All of these factors may contribute to the risk of colon cancer and presentation of the disease in African American, Omani and Iranian patients. We cannot rule out a genetic predisposition in these patients since we did not have access to detailed family history and, therefore, some of the subjects may have had genetic and epigenetic predispositions. In this study we did not use other groups such as white Americans, other Africans and Asian in our controls for any direct or indirect comparison analysis. We plan to have a more detailed study regarding the diversity of these populations since the scope of this study focused on the clinicopathological features.
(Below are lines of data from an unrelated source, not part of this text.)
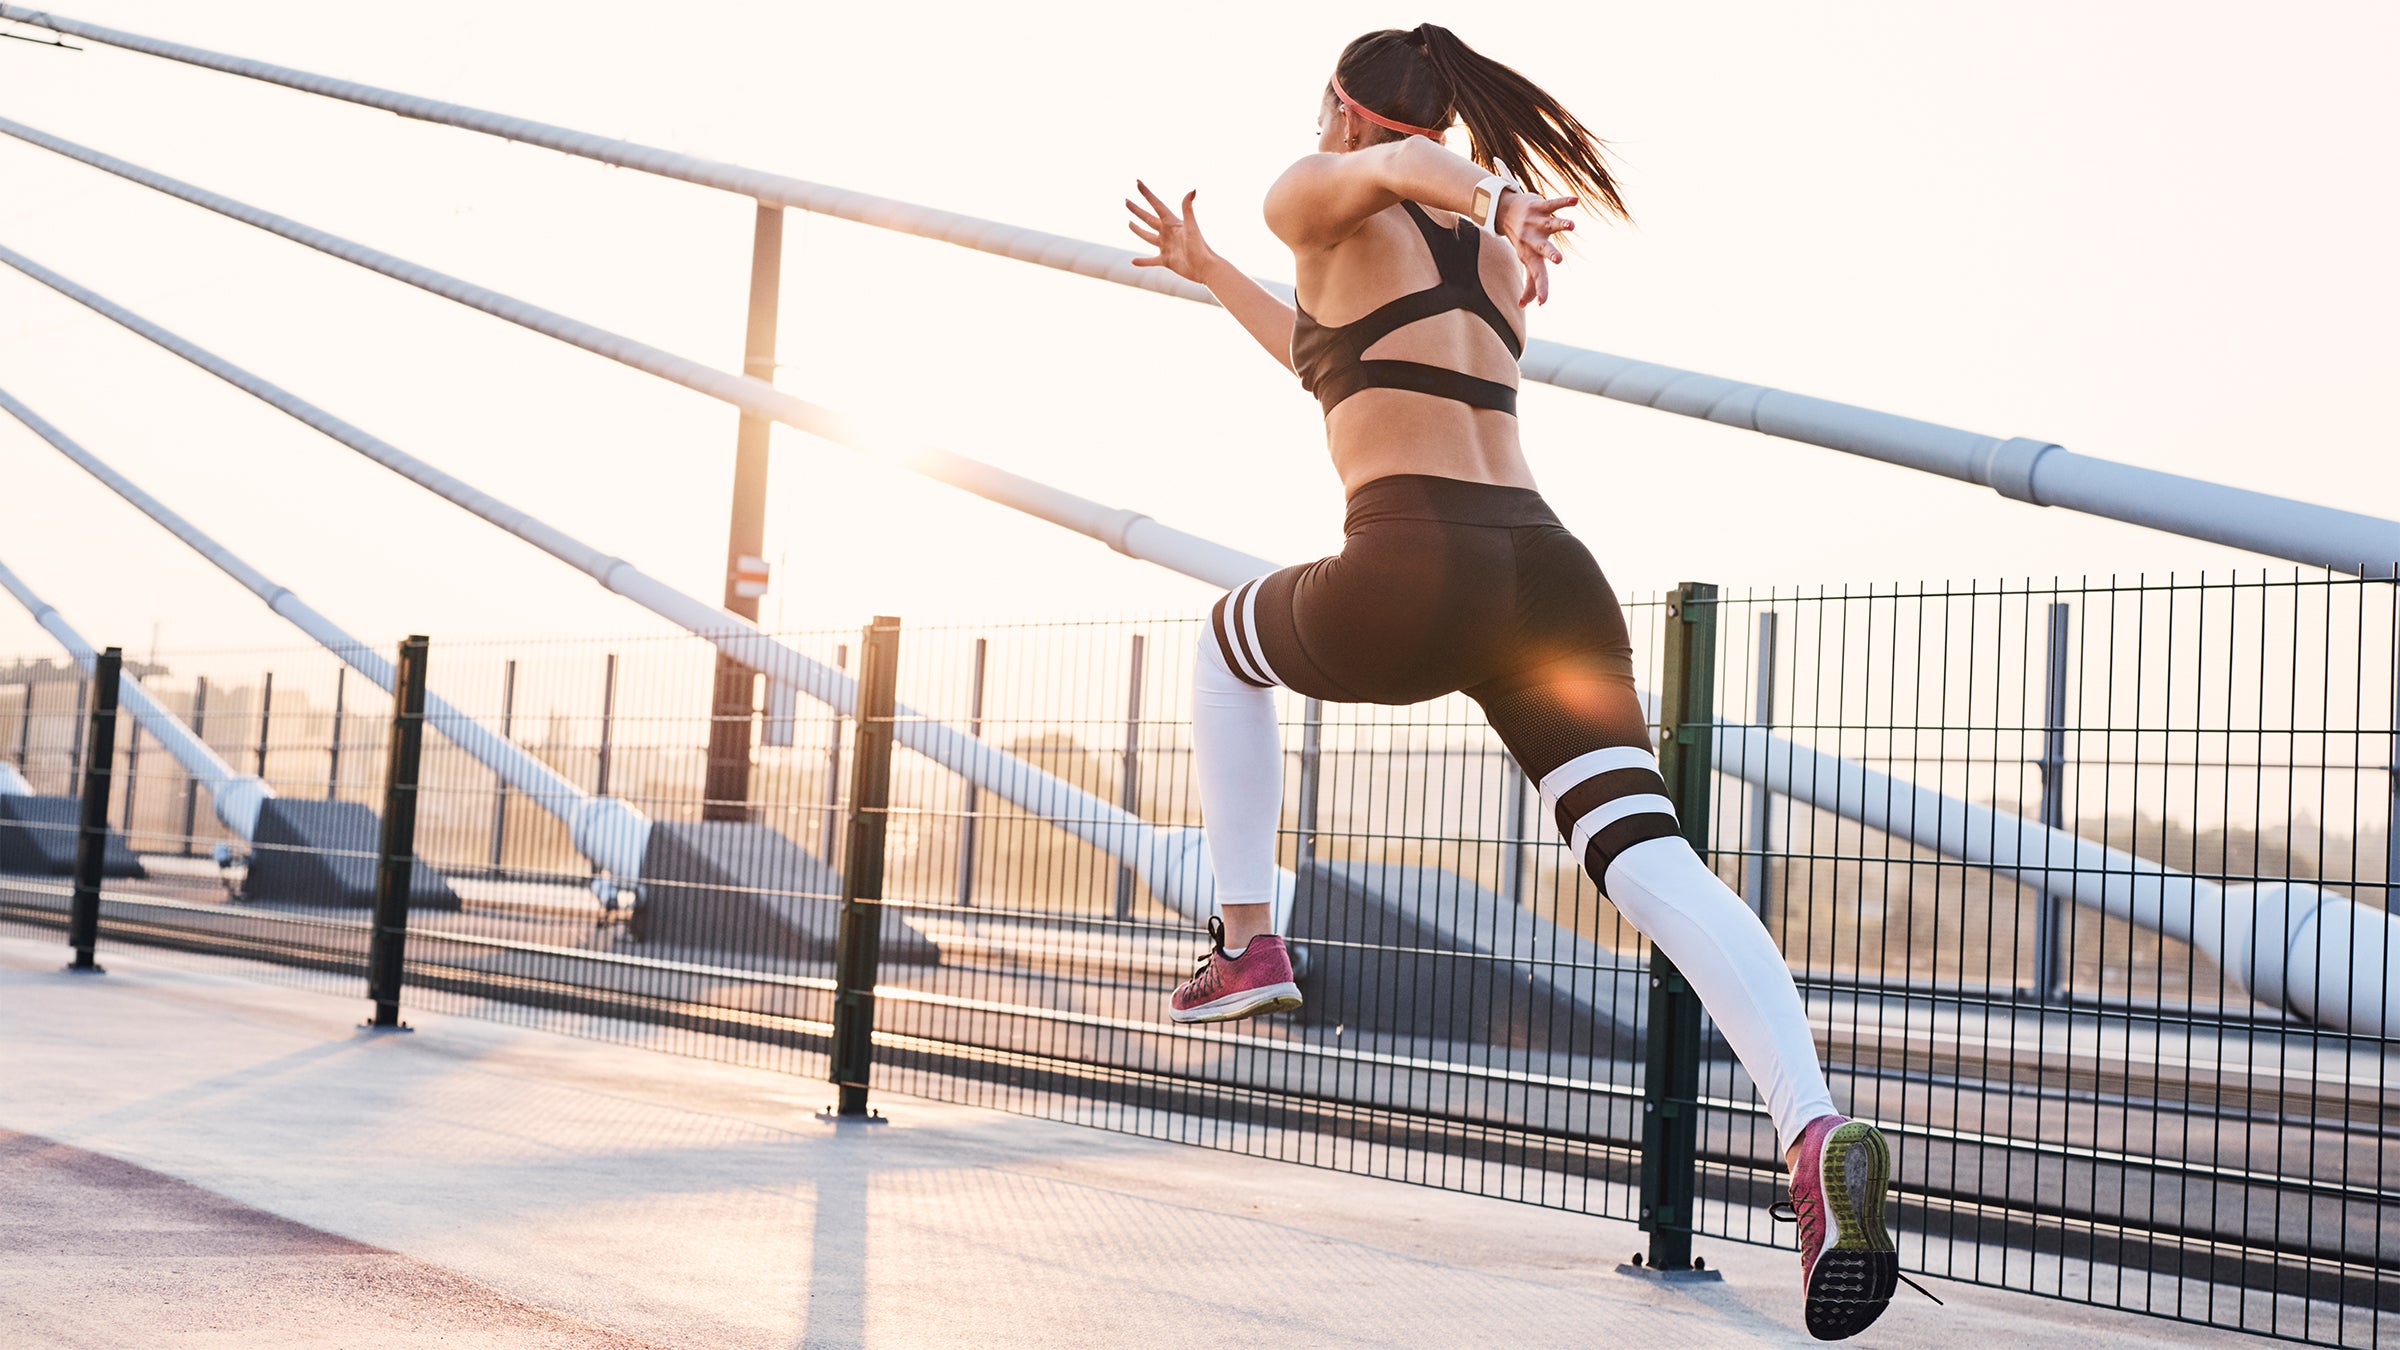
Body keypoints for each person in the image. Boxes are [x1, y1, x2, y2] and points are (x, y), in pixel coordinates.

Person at [1125, 24, 1936, 1341]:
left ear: (1344, 109)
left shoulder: (1322, 188)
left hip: (1411, 563)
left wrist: (1489, 189)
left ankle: (1247, 937)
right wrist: (1211, 268)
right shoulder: (1489, 263)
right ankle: (1813, 1129)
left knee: (1226, 643)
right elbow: (1334, 356)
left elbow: (1398, 174)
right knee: (1652, 863)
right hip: (1548, 579)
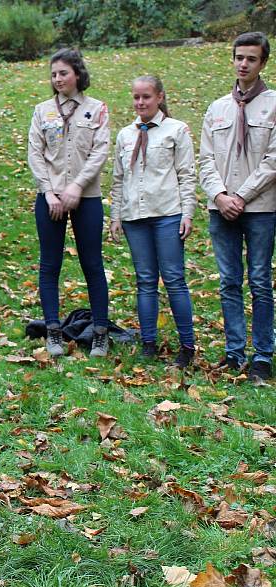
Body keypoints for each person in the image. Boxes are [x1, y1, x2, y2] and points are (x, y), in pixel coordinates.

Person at [198, 31, 276, 382]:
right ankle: (233, 353)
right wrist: (219, 196)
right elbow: (205, 160)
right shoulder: (217, 108)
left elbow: (273, 160)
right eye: (238, 57)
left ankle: (262, 355)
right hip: (221, 208)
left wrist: (242, 196)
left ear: (263, 63)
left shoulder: (273, 104)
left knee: (259, 280)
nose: (243, 64)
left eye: (251, 59)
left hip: (260, 208)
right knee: (229, 282)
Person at [27, 48, 111, 358]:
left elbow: (99, 153)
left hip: (86, 197)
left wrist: (76, 187)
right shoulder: (42, 111)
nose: (58, 78)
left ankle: (100, 332)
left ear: (77, 74)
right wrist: (49, 191)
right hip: (50, 199)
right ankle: (52, 331)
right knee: (50, 265)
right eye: (53, 74)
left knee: (92, 264)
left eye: (63, 73)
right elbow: (35, 154)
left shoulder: (97, 109)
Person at [109, 75, 196, 368]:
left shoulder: (176, 130)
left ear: (159, 97)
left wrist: (187, 213)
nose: (140, 102)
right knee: (145, 280)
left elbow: (186, 175)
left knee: (173, 279)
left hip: (167, 215)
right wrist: (116, 215)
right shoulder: (125, 135)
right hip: (135, 217)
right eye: (136, 97)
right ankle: (148, 343)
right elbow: (118, 178)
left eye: (146, 96)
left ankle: (187, 345)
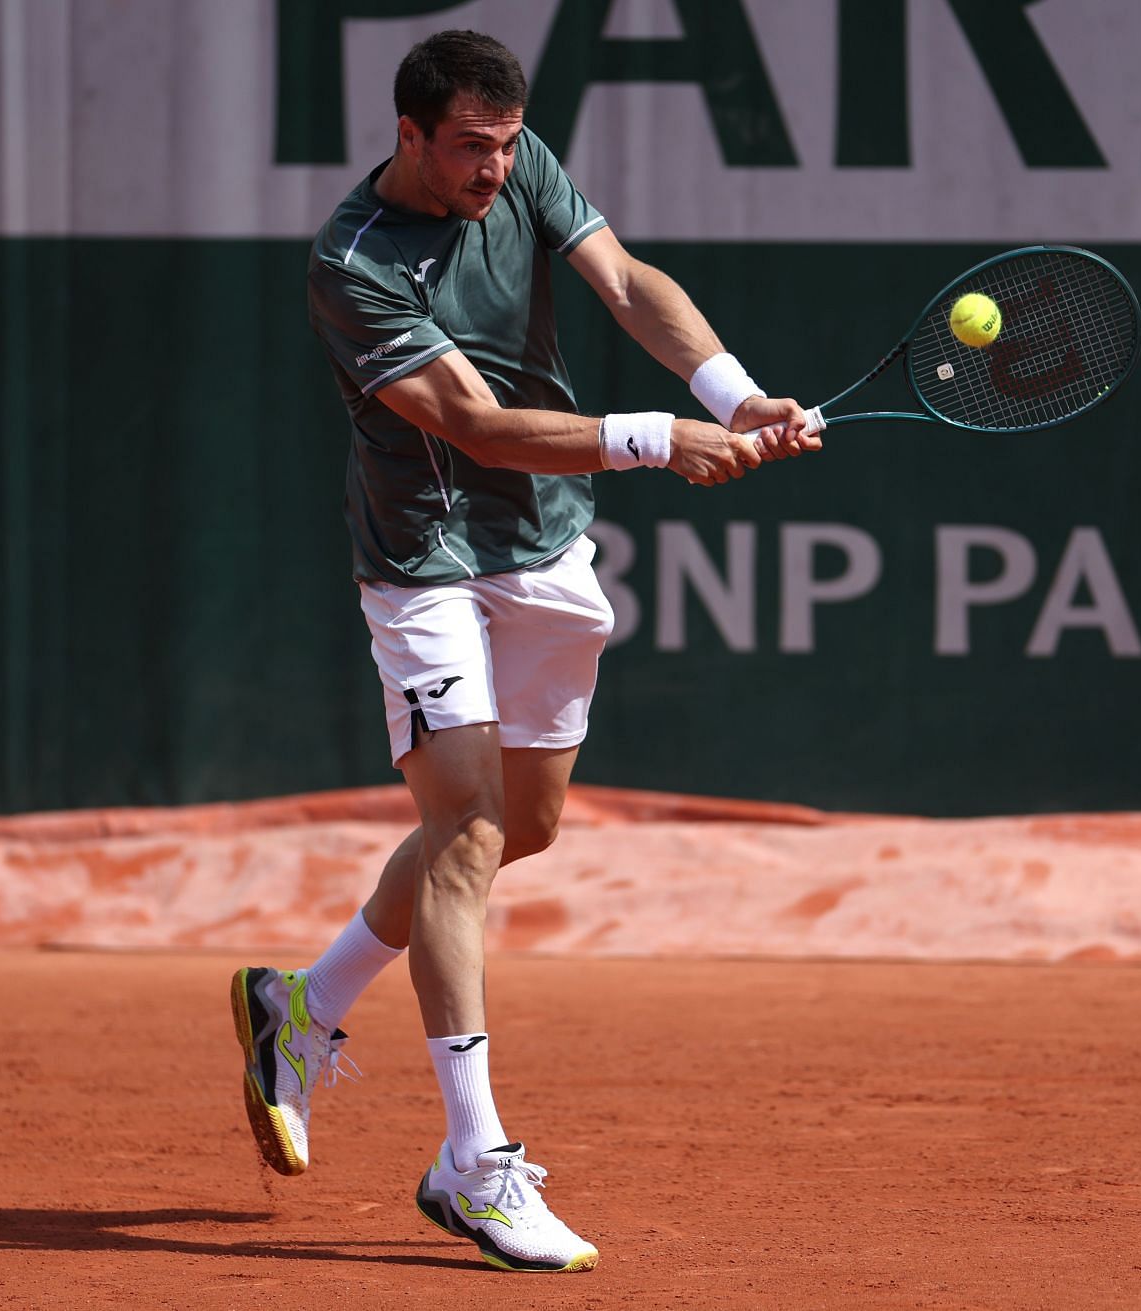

In conclusion, this first comparative clinicopathological investigation in three different populations suggests that the MSI-H CRC phenotype in African American, Iranian and Omani patients is significantly associated with BRAF mutation and hMLH1 expression. CRCs in African Americans tend to be higher in microsatellite instability (32%) and more often located in the proximal colon, compared to Iranian and Omani CRC tumors. The high level of MSI-H in African Americans may have significant implications in treatment plans, because MSI-H lesions are often right-sided and may show a different response to chemotherapeutic agents such as 5-fluorourcil [
48].
Competing interests
The authors declare that they have no competing interests.
Authors' contributions
HB carried out the MSI study. PM, FN, and MS recruited Iranian samples and run MSI and immunohistochemistry. MA, KAl-M, RAl-M, and AAl-S, and SR recruited Omani samples from different hospital in Oman and run methylation analysis. FG recruited samples from Johns Hopkins and performed the H&E staining. DTS help in the sample recruitment and reviewing the data. from Howard university. AV, RCB and AG performed run the BRAF mutation analysis. EL, MH performed the pathological analysis, MN run the statistics. HA designed the experiment and data analysis. All authors read and approved the final manuscript.